Patricia stressed that deaths could have been prevented through proper staffing and PPE. “The patients in March didn’t have to die like this, if we would have had more staff and better equipment to work with. We also would not have been as stressed out.”
Patricia warned that Elmhurst Hospital was in no position to adequately meet a new influx of patients in a second wave. Coronavirus cases have been skyrocketing across the country, rapidly approaching the 3 million mark. While New York is in the advanced stage of reopening, New York City is still recording hundreds of new infections every day. At Elmhurst Hospital, Patricia said, cases are picking up again. “It’s very scary because it’s not even flu season yet.”

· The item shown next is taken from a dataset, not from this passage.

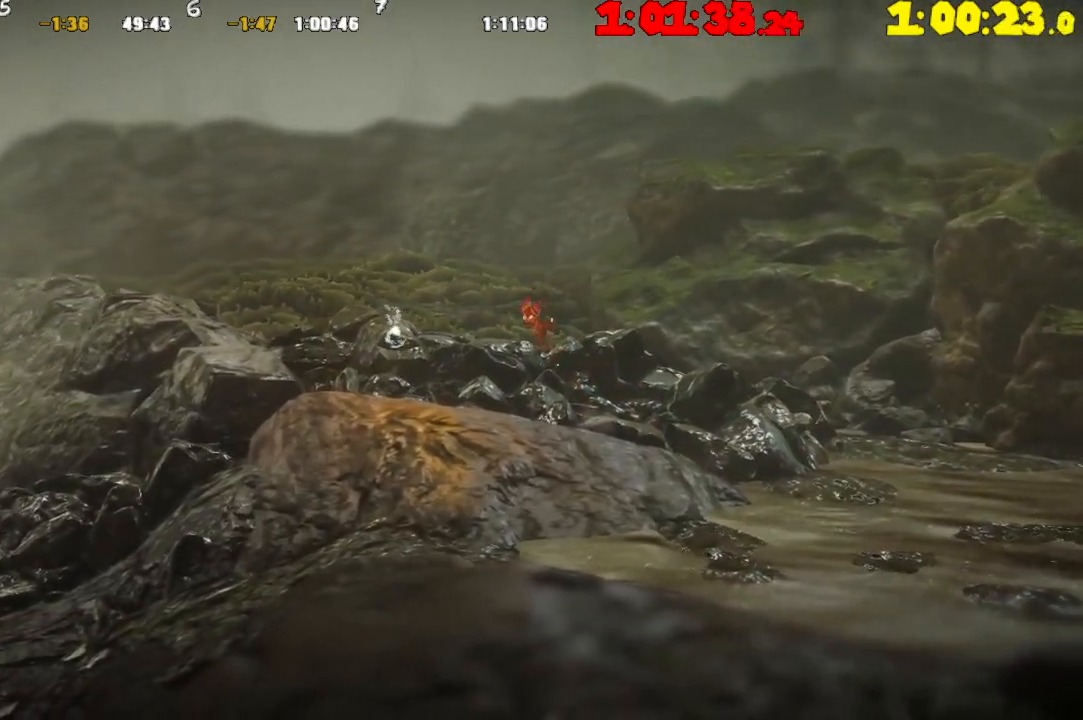
{"buttons": [], "left_stick": "left", "right_stick": "center", "events": []}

Even though the hospital is still treating COVID-19 patients, the already low standards for PPE have been lowered yet again. “Before, we were able to wear protective gear, but now you’re not allowed to wear PPE outside the designated COVID units. There are goggles, gloves and scrubs, but it’s very hard to get masks.” Patients with and without COVID-19 are still mistakenly put together, something that has been occurring throughout the pandemic, further driving up infection.
Patricia stressed the failure of management at her hospital and concluded, “If they don’t get more [respiratory] therapists we’re going to be ill prepared again if a second wave hits. We really need proper staffing in order to have better safety outcomes.”